In constructing the solar energy farm, United Utilities hopes to generate more sustainable energy for its operations as part of its carbon reduction strategy, which includes the aim to generate 33% of its own energy by 2020. According to Chris Stubbs, Head of Renewable Energy at United Utilities: “While floating solar has been deployed elsewhere around the world, most notably in Japan, it is a new technology to the UK. Installations such as the Godley solar scheme will help us to keep energy costs and water customers’ bills low.”
The first floating solar farm in the UK was introduced in 2014 by entrepreneur Mark Bennett. He established the company Floating Solar Panels and partnered with French business Ciel et Terre, which had developed specialised solar panels to float on water called Hydrelio© in 2006. Bennett installed 800 Hydrelio© solar panels on his own farm in Berkshire, England. They generate 200Kw of power, which is used for a huge on-site irrigation system.

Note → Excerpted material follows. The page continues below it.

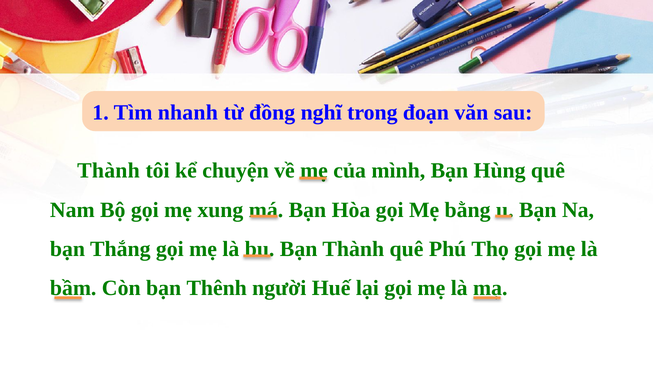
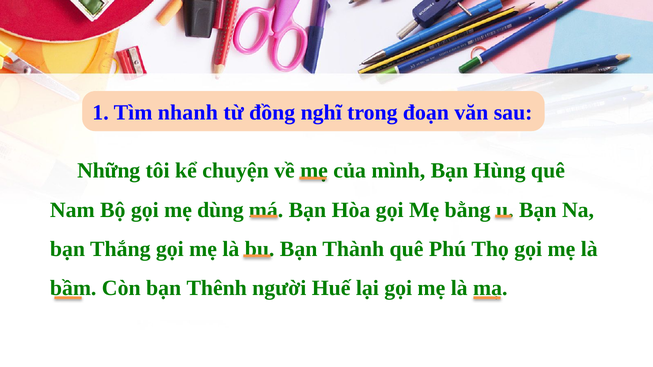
Thành at (108, 171): Thành -> Những
xung: xung -> dùng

These floating solar panels were initially developed as an alternative to placing solar installations on land. Many countries have disused water bodies such as reservoirs, dams, irrigation canals and quarry lakes that are ideal locations for solar farms, instead of using up valuable farmland. Where applicable, the water from such bodies can still be used as it would not be affected by the solar panels. Wineries, dairy farms, fish farms, mining companies, wastewater treatment plants and irrigation districts are among those suitable for this alternative technology. According to Ciel et Terre, their panels have a 20+ year lifespan and they are continually trying to make the product more affordable and efficient.
As the threat of climate change grows, new developments in green technology are becoming more prevalent and are vital if we are serious about moving away from fossil fuels for good. Thus it is encouraging to see innovative schemes being undertaken by companies in the UK and beyond.